▸ Fragmento seleccionado
^^^^

El general Ahmad Vahidi, uno de los líderes militares más poderosos de Irán y prófugo por su presunta implicación en el atentado a la AMIA en 1994, reapareció públicamente tras casi cinco meses oculto. Su aparición tuvo lugar durante los preparativos para el funeral del ex líder supremo iraní, el ayatolá Ali Khamenei, fallecido recientemente. Vahidi, quien dirige la paramilitar Guardia Revolucionaria de Irán, fue captado en fotografías oficiales asistiendo a una reunión sobre el sepelio y sentado junto al ataúd del líder religioso.
El funeral se celebró en un servicio íntimo cerca de la residencia de Khamenei en el centro de Teherán, marcando un momento solemne para la teocracia iraní. Vahidi, buscado internacionalmente por su presunta participación en el ataque que dejó 85 muertos en Buenos Aires, es considerado una figura clave dentro del régimen iraní. Se cree que forma parte de un reducido grupo que mantiene contacto directo con el nuevo líder supremo, el ayatolá Mojtaba Khamenei, quien actualmente permanece oculto tras resultar herido durante los ataques israelíes a finales de febrero.
La aparición de Vahidi coincide con el 32° aniversario del atentado a la AMIA, un hecho que sigue siendo un punto de tensión en las relaciones entre Irán y Argentina. Su regreso a la escena pública refleja la importancia estratégica que tiene dentro del régimen iraní, especialmente en un momento de transición tras la muerte de Ali Khamenei. Esta situación podría tener repercusiones tanto en la política interna de Irán como en su relación con la comunidad internacional, especialmente en medio de las crecientes tensiones en la región.
La figura de Vahidi sigue siendo un símbolo controvertido tanto dentro como fuera de Irán, y su reaparición podría reavivar debates sobre la justicia y la responsabilidad en casos históricos de terrorismo a nivel mundial.

^^^^

▸ Consignas del ejercicio
**a.** Enumera todas las personas que aparecen con nombre propio en el texto sobre Vahidi.
**b.** Según el texto sobre Vahidi, ¿cuántos muertos dejó el ataque en Buenos Aires?
**c.** Copia del texto sobre Vahidi el fragmento que va desde "El general Ahmad" hasta "del líder religioso.", ambos incluidos.

▸ Sección de datos
^^^^

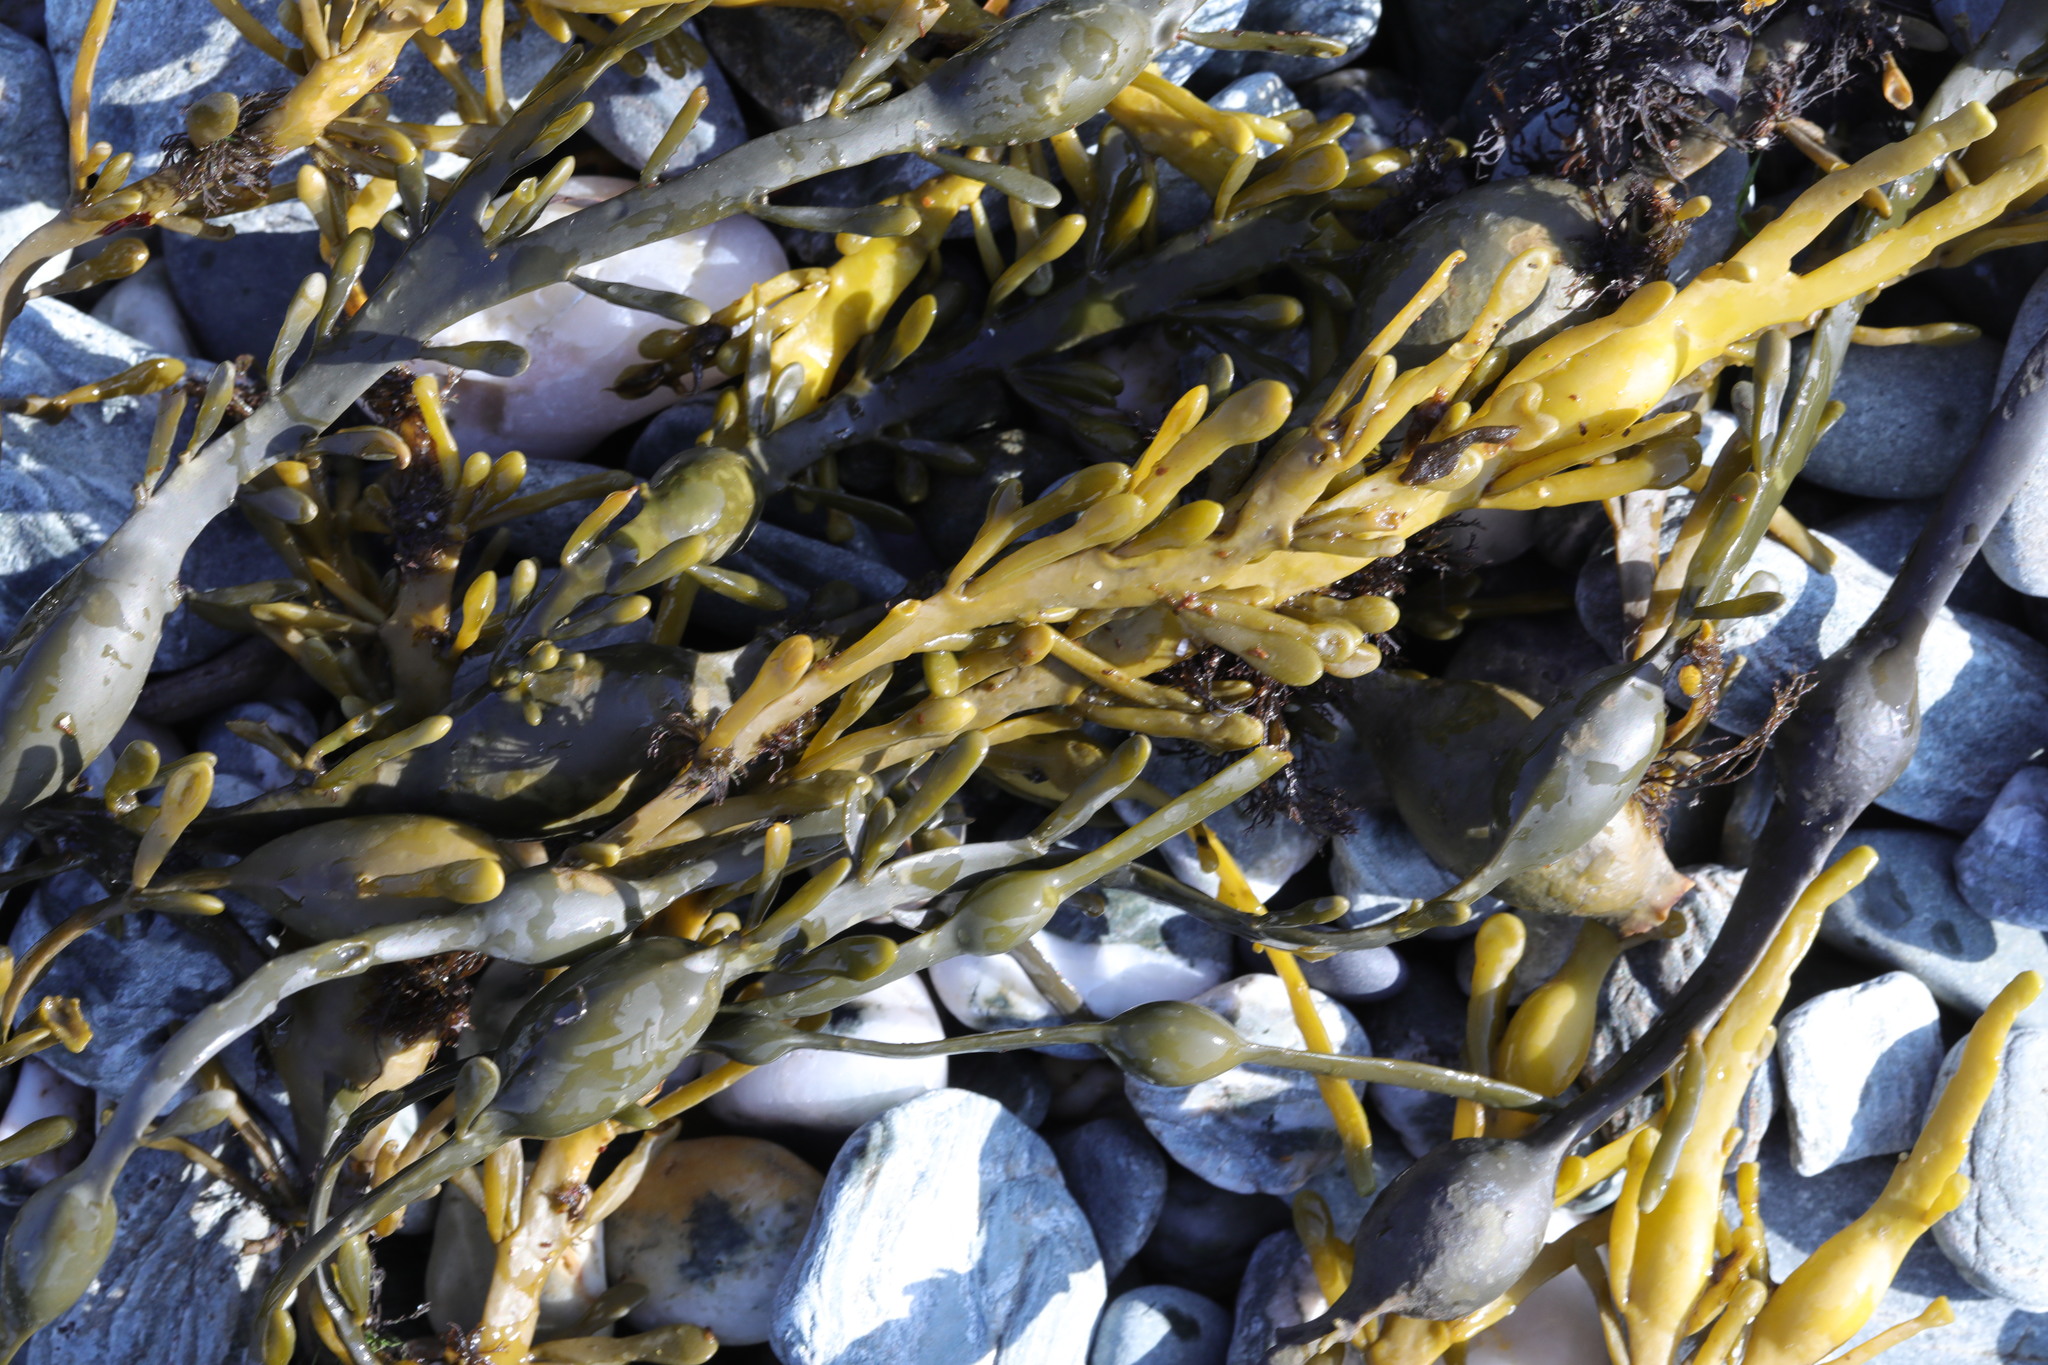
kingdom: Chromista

^^^^

▸ Respuestas
**a.** Ahmad Vahidi, Ali Khamenei, Mojtaba Khamenei

**b.** Dejó 85 muertos.

**c.**
El general Ahmad Vahidi, uno de los líderes militares más poderosos de Irán y prófugo por su presunta implicación en el atentado a la AMIA en 1994, reapareció públicamente tras casi cinco meses oculto. Su aparición tuvo lugar durante los preparativos para el funeral del ex líder supremo iraní, el ayatolá Ali Khamenei, fallecido recientemente. Vahidi, quien dirige la paramilitar Guardia Revolucionaria de Irán, fue captado en fotografías oficiales asistiendo a una reunión sobre el sepelio y sentado junto al ataúd del líder religioso.